Chris Badgett: And that’s okay.
Sallie Goetsch: It’s okay, and it’s expected. I remember my thesis advisor saying, “The way to prove that you’re a grown-up as a scholar is to disagree with your dissertation advisor in print.”
Chris Badgett: That’s awesome.
Sallie Goetsch: We are constitutionally incapable of agreeing with each other because we feel like it would undermine our credibility. I think that’s taken somewhat to extremes, but it’s important to have people push back. It’s important. It’s a good idea as a developer especially if you’re releasing something to the public to get a code review from another developer because there are inevitably things we’re blind to. If you’re an author writing a book, you want an editor who is not the person who was the writer, who is somebody who hasn’t seen it before, and will see those things that you have become blind to in the process of creating it. We need to question our assumptions in order to succeed, and that seems to be true for pretty much everybody in any field, and it’s definitely true in terms of building websites. Sometimes a thing is very trendy. It’s popular with designers. It’s popular with clients often because it’s popular with designers, so they’ve seen it a lot, and it may or may not be appropriate for their own website, and what they’re trying to do.

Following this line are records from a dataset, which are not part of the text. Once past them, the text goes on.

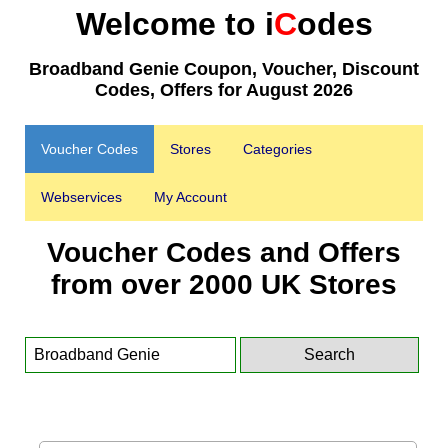
Welcome to i
C
odes
Broadband Genie Coupon, Voucher, Discount
Codes, Offers for August 2026
Voucher Codes
Stores
Categories
Webservices
My Account
Voucher Codes and Offers
from over 2000 UK Stores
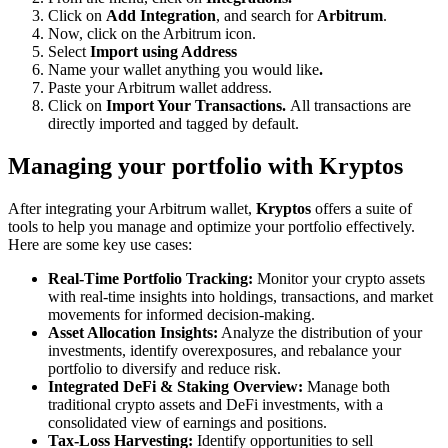
Click on
Add Integration
, and search for
Arbitrum
.
Now, click on the Arbitrum icon.
Select
Import using Address
Name your wallet anything you would like
.
Paste your Arbitrum wallet address.
Click on
Import Your Transactions.
All transactions are
directly imported and tagged by default.
Managing your portfolio with Kryptos
After integrating your Arbitrum wallet,
Kryptos
offers a suite of
tools to help you manage and optimize your portfolio effectively.
Here are some key use cases:
Real-Time Portfolio Tracking:
Monitor your crypto assets
with real-time insights into holdings, transactions, and market
movements for informed decision-making.
Asset Allocation Insights:
Analyze the distribution of your
investments, identify overexposures, and rebalance your
portfolio to diversify and reduce risk.
Integrated DeFi & Staking Overview:
Manage both
traditional crypto assets and DeFi investments, with a
consolidated view of earnings and positions.
Tax-Loss Harvesting:
Identify opportunities to sell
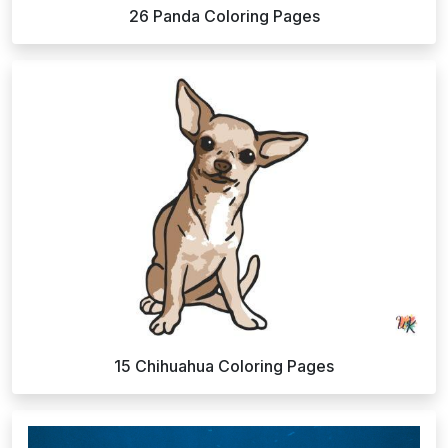
26 Panda Coloring Pages
15 Chihuahua Coloring Pages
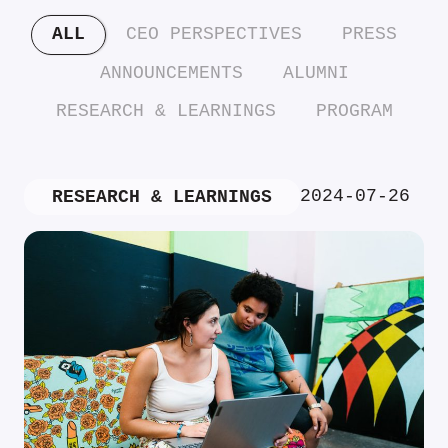
ALL
CEO PERSPECTIVES
PRESS
ANNOUNCEMENTS
ALUMNI
RESEARCH & LEARNINGS
PROGRAM
2024-07-26
RESEARCH & LEARNINGS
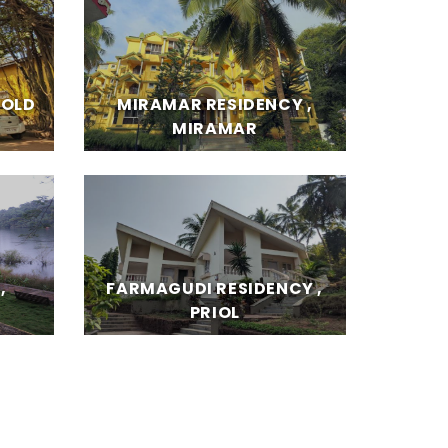
 OLD
MIRAMAR RESIDENCY ,
MIRAMAR
,
FARMAGUDI RESIDENCY ,
PRIOL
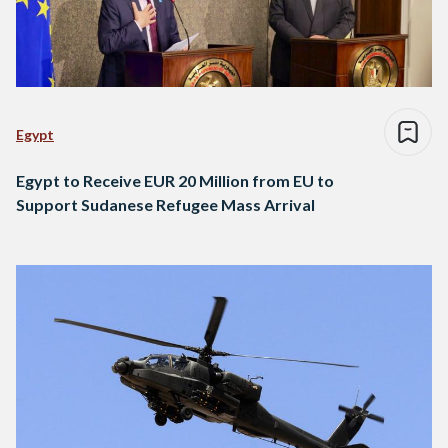
Egypt
Egypt to Receive EUR 20 Million from EU to
Support Sudanese Refugee Mass Arrival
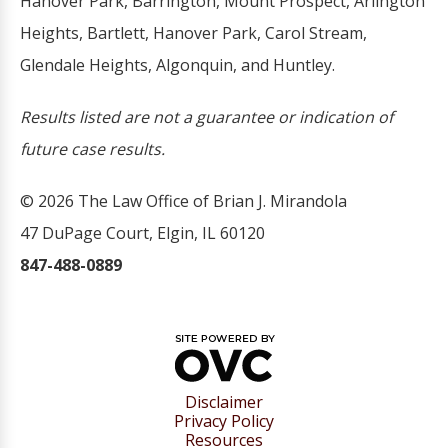
Hanover Park, Barrington, Mount Prospect, Arlington
Heights, Bartlett, Hanover Park, Carol Stream,
Glendale Heights, Algonquin, and Huntley.
Results listed are not a guarantee or indication of
future case results.
© 2026 The Law Office of Brian J. Mirandola
47 DuPage Court, Elgin, IL 60120
847-488-0889
Disclaimer
Privacy Policy
Resources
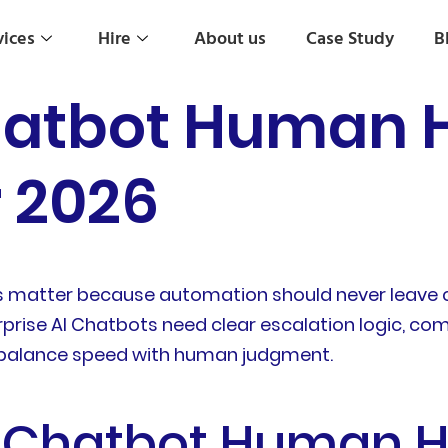
vices
Hire
About us
Case Study
B
hatbot Human 
r 2026
s matter because automation should never leave 
terprise AI Chatbots need clear escalation logic, c
balance speed with human judgment.
e Chatbot Human 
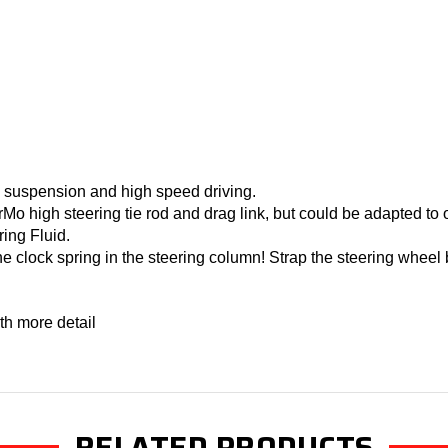
l suspension and high speed driving.
Mo high steering tie rod and drag link, but could be adapted to 
ing Fluid.
he clock spring in the steering column! Strap the steering wheel
th more detail
RELATED PRODUCTS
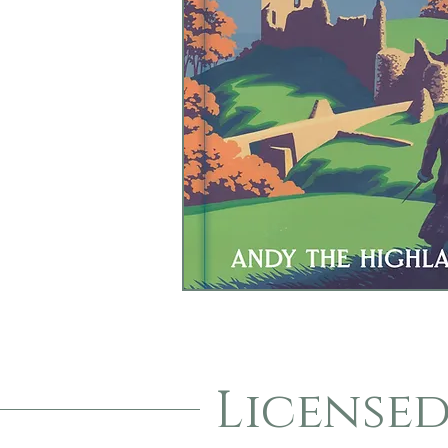
License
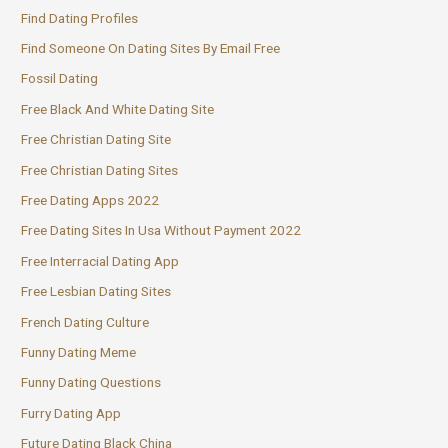
Find Dating Profiles
Find Someone On Dating Sites By Email Free
Fossil Dating
Free Black And White Dating Site
Free Christian Dating Site
Free Christian Dating Sites
Free Dating Apps 2022
Free Dating Sites In Usa Without Payment 2022
Free Interracial Dating App
Free Lesbian Dating Sites
French Dating Culture
Funny Dating Meme
Funny Dating Questions
Furry Dating App
Future Dating Black China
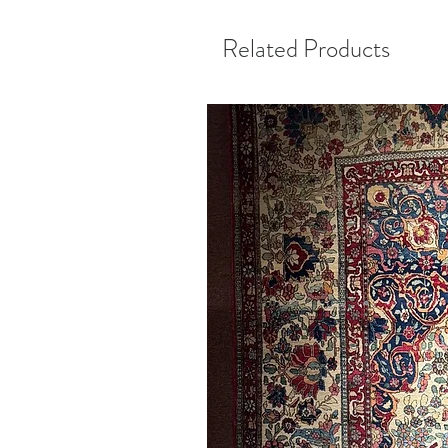
Related Products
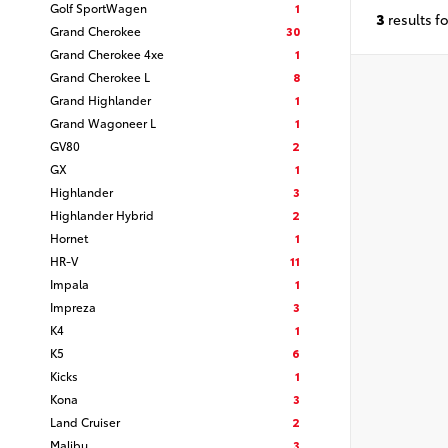
Golf SportWagen
1
3
results f
Grand Cherokee
30
Grand Cherokee 4xe
1
Grand Cherokee L
8
Grand Highlander
1
Grand Wagoneer L
1
GV80
2
GX
1
Highlander
3
Highlander Hybrid
2
Hornet
1
HR-V
11
Impala
1
Impreza
3
K4
1
K5
6
Kicks
1
Kona
3
Land Cruiser
2
Malibu
3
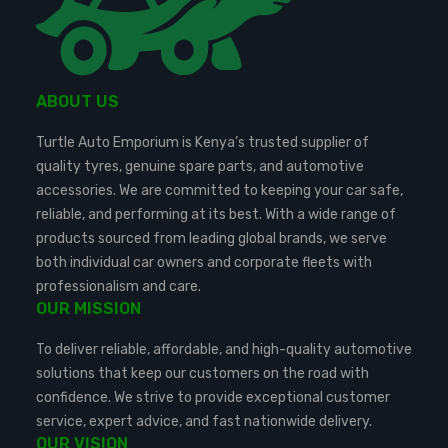
ABOUT US
Turtle Auto Emporium is Kenya’s trusted supplier of
quality tyres, genuine spare parts, and automotive
accessories. We are committed to keeping your car safe,
reliable, and performing at its best. With a wide range of
products sourced from leading global brands, we serve
both individual car owners and corporate fleets with
professionalism and care.
OUR MISSION
To deliver reliable, affordable, and high-quality automotive
solutions that keep our customers on the road with
confidence. We strive to provide exceptional customer
service, expert advice, and fast nationwide delivery.
OUR VISION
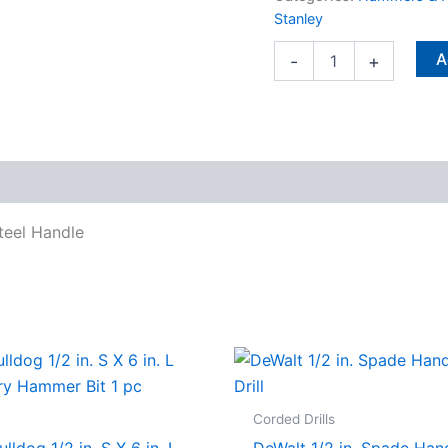
Steel
Stanley
Handle
quantity
A
-
+
teel Handle
Corded Drills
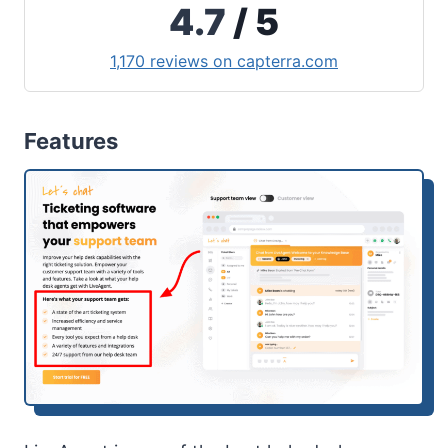
4.7
/ 5
1,170 reviews on capterra.com
Features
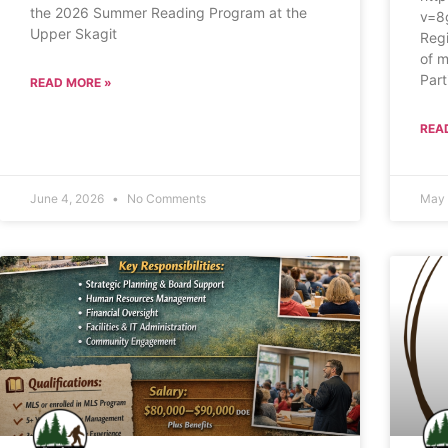
the 2026 Summer Reading Program at the
v=8
Upper Skagit
Regi
of m
Part
READ MORE »
REA
June 4, 2026
No Comments
May 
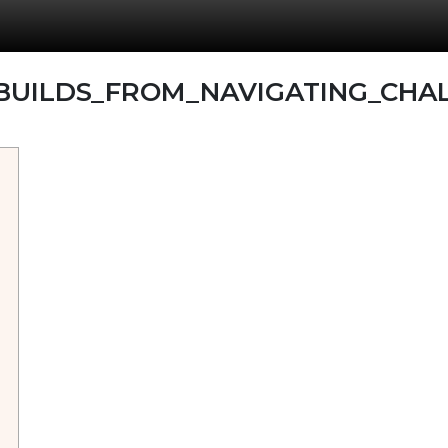
BUILDS_FROM_NAVIGATING_CHAL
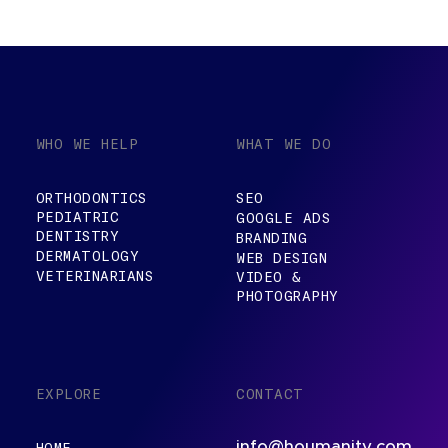
WHO WE HELP
WHAT WE DO
ORTHODONTICS
SEO
PEDIATRIC
GOOGLE ADS
DENTISTRY
BRANDING
DERMATOLOGY
WEB DESIGN
VETERINARIANS
VIDEO &
PHOTOGRAPHY
EXPLORE
CONTACT
info@houmanity.com
HOME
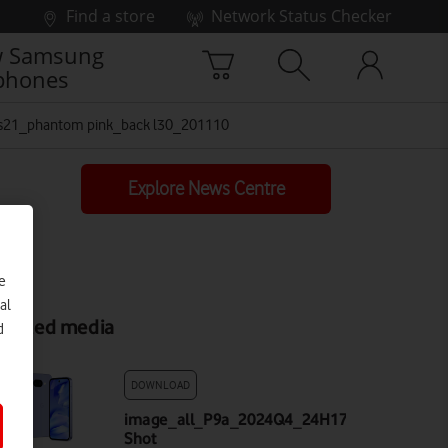
Find a store
Network Status Checker
 Samsung
phones
s21_phantom pink_back l30_201110
Explore News Centre
e
al
elated media
d
DOWNLOAD
image_all_P9a_2024Q4_24H170x001_BRTQ_FL
Shot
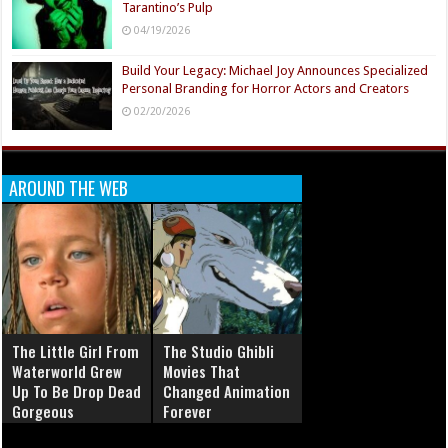
Tarantino’s Pulp
04/19/2026
Build Your Legacy: Michael Joy Announces Specialized
Personal Branding for Horror Actors and Creators
02/20/2026
AROUND THE WEB
The Little Girl From
The Studio Ghibli
Waterworld Grew
Movies That
Up To Be Drop Dead
Changed Animation
Gorgeous
Forever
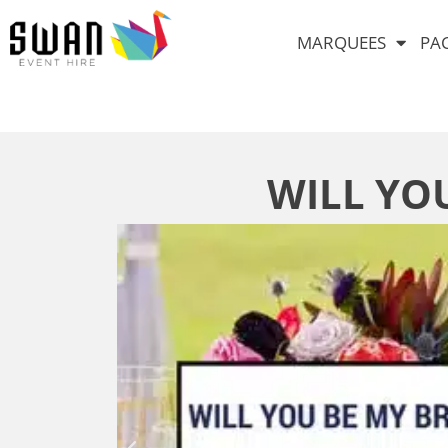
MARQUEES
PA
WILL YO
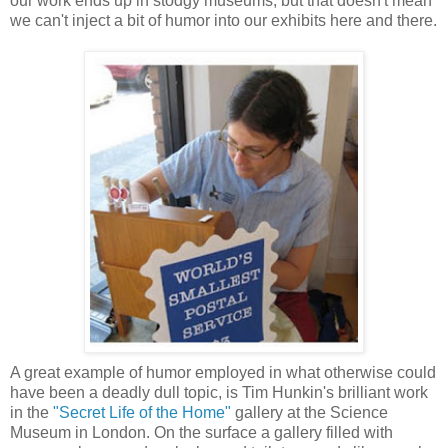
our work ends up in stodgy museums, but that doesn't mean
we can't inject a bit of humor into our exhibits here and there.
A great example of humor employed in what otherwise could
have been a deadly dull topic, is Tim Hunkin's brilliant work
in the
"Secret Life of the Home"
gallery at the Science
Museum in London. On the surface a gallery filled with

I frequently liken building a website to building a car, or at the very least commissioning a developer to buying a car, and it’s like, “Well, if what you need is a large-capacity truck with off-road capability because you live on a farm out the middle of nowhere, it’s a bad idea to buy a smart car. But if what you need is something that you can park in a very congested city area, you probably don’t need an oversized pickup truck.” So you have to think first about what you need, and then you choose your tool. We have to be aware of that trap of when all you have is a hammer everything looks like a nail.
Chris Badgett: Very well said. Well, Sallie Goetsch, ladies and gentlemen, thank you for sharing your consulting knowledge with us, and getting into community building, event management, and talking about events. That was super helpful. I’d encourage you to check out wpfangirl.com. Sallie, thank you so much for coming on the show.
Sallie Goetsch: Thank you, Chris. It’s been a great time.
Chris Badgett: Sallie and I also are regulars on the WP-Tonic Roundtable show, that’s at Friday’s live streamed.
Sallie Goetsch: It’s live at 8:30 a.m. Pacific.
Chris Badgett: Much later for me on the East Coast, but I’m glad you get up early for that. So thank you Sallie for coming on the show and sharing your wisdom with us, and I hope to do it again.
Sallie Goetsch: I look forward to it.